Ultimately, the researchers concluded that the thickness of lithium metal anodes is dependent on the cell itself. The electrolyte, cathode, cell size, and other architectural details all interact to determine a cell’s performance. The optimal thickness of the lithium anode must therefore align with those other factors.

“We believe there’s always an optimized lithium metal thickness for each different cell energy and the dimension of the pouch cell,” Xiao summarized. “The 20 microns does not apply to all different lithium metal batteries. It really depends on how we design the batteries.”

The Battery500 Initiative

The new research is part of a larger project called Battery500, a consortium led by the Pacific Northwest National Laboratory that’s working to bring lithium metal batteries to the mainstream, particularly for EV applications. The name comes from the consortium’s goal of producing a battery pack with a specific energy of 500 Wh/kg, twice that of current EV batteries.

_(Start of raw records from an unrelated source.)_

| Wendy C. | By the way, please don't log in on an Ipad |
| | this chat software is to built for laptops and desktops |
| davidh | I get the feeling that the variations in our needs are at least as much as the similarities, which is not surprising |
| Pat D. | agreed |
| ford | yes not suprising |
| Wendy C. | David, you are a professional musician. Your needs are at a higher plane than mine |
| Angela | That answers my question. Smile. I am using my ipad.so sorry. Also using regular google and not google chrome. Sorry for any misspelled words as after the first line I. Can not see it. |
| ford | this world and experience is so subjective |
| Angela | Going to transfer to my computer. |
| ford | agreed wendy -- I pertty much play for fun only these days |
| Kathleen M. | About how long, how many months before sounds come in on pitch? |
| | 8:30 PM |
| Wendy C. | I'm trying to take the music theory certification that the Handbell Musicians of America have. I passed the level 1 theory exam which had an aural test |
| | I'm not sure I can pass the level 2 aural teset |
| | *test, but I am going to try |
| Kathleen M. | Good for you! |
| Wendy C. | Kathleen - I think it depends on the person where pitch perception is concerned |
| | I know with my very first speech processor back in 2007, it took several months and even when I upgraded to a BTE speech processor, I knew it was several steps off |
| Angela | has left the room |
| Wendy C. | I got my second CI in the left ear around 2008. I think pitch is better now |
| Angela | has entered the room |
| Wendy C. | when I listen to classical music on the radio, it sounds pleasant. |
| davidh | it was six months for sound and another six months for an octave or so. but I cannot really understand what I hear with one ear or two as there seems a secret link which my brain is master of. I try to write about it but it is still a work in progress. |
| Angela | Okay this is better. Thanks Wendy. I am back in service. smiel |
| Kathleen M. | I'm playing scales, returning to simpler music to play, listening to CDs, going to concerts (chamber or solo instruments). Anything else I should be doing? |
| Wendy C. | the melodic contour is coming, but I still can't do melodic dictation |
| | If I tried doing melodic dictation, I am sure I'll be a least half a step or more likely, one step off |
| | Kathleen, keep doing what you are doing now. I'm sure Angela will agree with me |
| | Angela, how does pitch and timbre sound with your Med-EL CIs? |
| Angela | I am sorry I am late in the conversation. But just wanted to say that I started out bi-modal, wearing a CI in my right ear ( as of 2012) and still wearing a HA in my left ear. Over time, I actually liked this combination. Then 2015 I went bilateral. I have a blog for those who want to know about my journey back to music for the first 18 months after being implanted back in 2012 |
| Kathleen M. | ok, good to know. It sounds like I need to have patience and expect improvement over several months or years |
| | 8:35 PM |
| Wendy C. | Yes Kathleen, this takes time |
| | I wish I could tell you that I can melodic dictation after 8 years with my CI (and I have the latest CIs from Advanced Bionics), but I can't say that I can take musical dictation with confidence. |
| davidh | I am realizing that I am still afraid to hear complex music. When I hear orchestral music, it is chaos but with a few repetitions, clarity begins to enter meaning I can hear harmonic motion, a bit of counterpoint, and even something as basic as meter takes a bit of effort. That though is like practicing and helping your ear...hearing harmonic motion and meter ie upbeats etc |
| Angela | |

The Battery500 consortium has a long road ahead of it. Cycling stability is one of many problems that must be solved to bring commercial lithium metal batteries to the EV industry. Another is the problem of dendrites, which are pointy protrusions that form on lithium metal anodes over the course of several charge and discharge cycles. Dendrites can puncture the separator in the electrolyte and short the cell, causing it to fail and potentially combust.

“We are still focusing on the fundamental challenges to extend the cycling stability as much as possible, and then we can start to understand the thermal stability of lithium metal later,” Xiao said.

The work must proceed one step at a time. Since every part of a battery interacts with every other, researchers must test each individual parameter—e.g., anode thickness—in isolation. Xiao illustrated the complexity with a familiar analogy.

“A battery is like a human being,” she said. “You have a liquid electrolyte which is the blood. You have the head, you have the shoulders. For the human being to work, we have to make sure every component is working perfectly by itself, and also coordinating with each other. It’s the same thing for batteries. For a lithium metal battery to cycle as stable as possible, we need to make sure each component is working perfectly and compatible with the rest.”

Ultimately, it’s still early days for lithium metal batteries, but the Battery500 consortium has every confidence in that celebrated element.

“Lithium metal batteries are considered as the future battery technology. They’re quite promising, but there’s still a lot of work to do and challenges to address,” Xiao concluded.